How often do people speak and write
about their dependence upon God to meet certain wants, and by the very fact
of their making it known to a fellow-mortal they are, in principle, departing
from the life of faith!

If I write to a friend, or publish to the church, the fact that I am looking to the
Lord to meet a certain need, I am virtually off the ground of faith in that
matter. The language of faith is this:
"My soul, wait thou only upon God;
for my expectation is from Him."
To make known my wants, directly or
indirectly, to a human being, is departure from the life of faith, and a positive
dishonor to God. It is actually betraying Him. It is tantamount to saying that
God has failed me, and I must look to my fellow for help. It is forsaking the
living fountain
and turning to a broken cistern. It is placing the creature between my soul and
god, thus robbing my soul of rich blessing, and God of
the glory due to him.

This is serious work, and it demands our most solemn attention. God deals in
realities. He can never fail a trusting heart. But then, He must be trusted. It is
of no possible use to talk about trusting Him when our hearts are really looking
to creature streams.
"What doth it profit, my brethren though a man say
he hath faith?"
Empty profession is but a delusion to the soul and a dishonor
to God. The true life of faith is a grand reality. God delights in it, and He is
glorified by it. There is nothing in all this world that so gratifies and glorifies
God as the life of faith.
"Oh how great is thy goodness, which Thou has
wrought for them that
trust in thee before the sons of men! (Psa. 31:19)
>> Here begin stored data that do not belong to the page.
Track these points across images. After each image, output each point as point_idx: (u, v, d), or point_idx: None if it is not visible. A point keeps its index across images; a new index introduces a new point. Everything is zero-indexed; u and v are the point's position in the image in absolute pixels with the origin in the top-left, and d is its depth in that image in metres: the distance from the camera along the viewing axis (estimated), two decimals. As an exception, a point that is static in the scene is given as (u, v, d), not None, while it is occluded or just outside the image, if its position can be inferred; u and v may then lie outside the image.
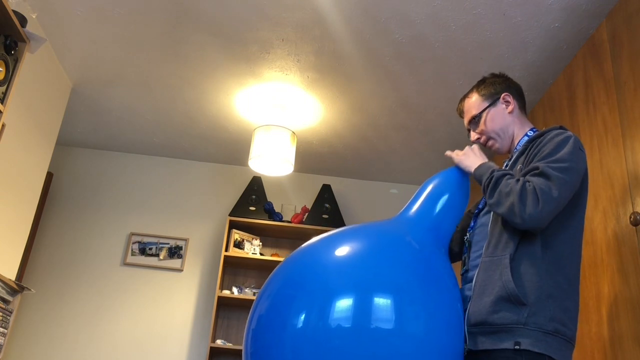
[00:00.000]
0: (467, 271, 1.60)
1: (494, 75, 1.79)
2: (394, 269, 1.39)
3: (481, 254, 1.54)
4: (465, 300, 1.56)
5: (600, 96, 2.18)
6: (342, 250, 1.42)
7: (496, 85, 1.75)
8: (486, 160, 1.64)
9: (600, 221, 2.07)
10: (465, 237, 1.67)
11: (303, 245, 1.54)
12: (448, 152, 1.74)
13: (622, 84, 2.03)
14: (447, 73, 2.95)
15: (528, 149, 1.58)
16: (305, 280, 1.38)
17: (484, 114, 1.72)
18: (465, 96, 1.81)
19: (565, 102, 2.47)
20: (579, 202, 1.51)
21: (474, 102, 1.76)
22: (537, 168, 1.46)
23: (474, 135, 1.77)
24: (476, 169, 1.61)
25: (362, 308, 1.30)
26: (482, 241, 1.56)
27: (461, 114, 1.82)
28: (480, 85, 1.78)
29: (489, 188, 1.52)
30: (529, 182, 1.44)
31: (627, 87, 1.99)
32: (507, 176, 1.50)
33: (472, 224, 1.67)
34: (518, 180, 1.47)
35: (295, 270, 1.44)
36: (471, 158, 1.65)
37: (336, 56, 2.90)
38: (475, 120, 1.75)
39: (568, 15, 2.46)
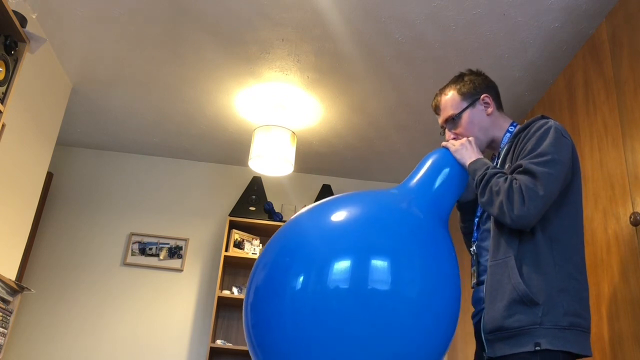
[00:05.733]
0: (477, 279, 1.59)
1: (471, 73, 1.73)
2: (392, 233, 1.41)
3: (488, 258, 1.52)
4: (479, 301, 1.56)
5: (600, 96, 2.18)
6: (340, 216, 1.44)
7: (475, 85, 1.69)
8: (481, 155, 1.60)
9: (600, 221, 2.06)
10: (472, 249, 1.65)
11: (298, 213, 1.55)
12: (444, 143, 1.68)
13: (622, 84, 2.03)
14: (447, 73, 2.95)
15: (513, 146, 1.57)
16: (302, 246, 1.40)
17: (463, 115, 1.67)
18: (442, 92, 1.73)
19: (565, 102, 2.47)
20: (572, 189, 1.50)
21: (451, 100, 1.70)
22: (520, 166, 1.45)
23: (449, 135, 1.71)
24: (471, 163, 1.57)
25: (360, 270, 1.32)
26: (488, 246, 1.55)
27: (436, 110, 1.75)
28: (459, 82, 1.71)
29: (481, 185, 1.50)
30: (516, 180, 1.43)
31: (627, 87, 1.99)
32: (499, 174, 1.49)
33: (475, 234, 1.66)
34: (507, 178, 1.46)
35: (291, 238, 1.45)
36: (467, 151, 1.60)
37: (336, 56, 2.90)
38: (452, 120, 1.69)
39: (568, 15, 2.46)
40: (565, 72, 2.51)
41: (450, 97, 1.70)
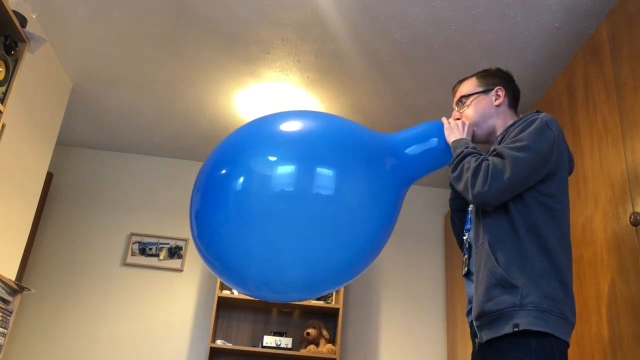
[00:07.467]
0: (468, 271, 1.61)
1: (499, 70, 1.81)
2: (345, 149, 1.50)
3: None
4: (470, 299, 1.58)
5: (600, 96, 2.18)
6: (296, 125, 1.54)
7: (496, 78, 1.77)
8: (468, 138, 1.66)
9: (600, 221, 2.06)
10: (465, 238, 1.67)
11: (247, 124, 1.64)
12: (444, 118, 1.75)
13: (622, 84, 2.03)
14: (447, 73, 2.95)
15: (502, 136, 1.62)
16: (244, 150, 1.48)
17: (472, 97, 1.74)
18: (465, 78, 1.82)
19: (565, 102, 2.47)
20: (555, 181, 1.50)
21: (468, 83, 1.78)
22: (494, 150, 1.50)
23: (455, 114, 1.77)
24: (454, 141, 1.63)
25: (305, 175, 1.42)
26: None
27: (454, 92, 1.84)
28: (483, 72, 1.80)
29: (456, 161, 1.56)
30: (487, 160, 1.48)
31: (627, 87, 1.99)
32: (475, 154, 1.53)
33: (468, 223, 1.68)
34: (478, 158, 1.50)
35: (239, 137, 1.55)
36: (457, 130, 1.67)
37: (336, 56, 2.90)
38: (462, 100, 1.76)
39: (568, 15, 2.46)
40: (565, 72, 2.51)
41: (469, 81, 1.79)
How is it with you in reference to this great question? Are you living by faith?
Can you say,
"the life that I live in the flesh, I live by the faith of the Son of
God, who loved me and gave Himself for me"
? Do you know what it is to
have the living God filling the whole range of your soul's vision? Is He enough
for you? Can you trust Him for everything--for body, soul and spirit--for time
and eternity? Or are you in the habit of making known your wants to man in
any one way?
Is it a habit of your heart to turn to the creature for
sympathy, succor, or counsel?

These are searching questions; but we entreat you not to turn away from them.
Be assured it is morally healthful for our souls to be tested faithfully, as in the
very presence of God. Our hearts are so terribly treacherous, that when we
imagine we are leaning upon God, we are really leaning upon some human
prop. Thus God is shut out, and we are left in barrenness and desolation.
And yet it is not that God does not use the creature to help and bless us. He
does so constantly; and the man of faith will be deeply conscious of this fact,
and truly grateful to every human agent that God uses to help him. God
comforted Paul by the coming of Titus; but had Paul been looking to Titus, he
would have had but little comfort. [Paul looked to the Lord for help.]

God used the poor widow to feed Elijah; but Elijah's dependence was not upon
the widow,
but upon God. Thus it is in every case.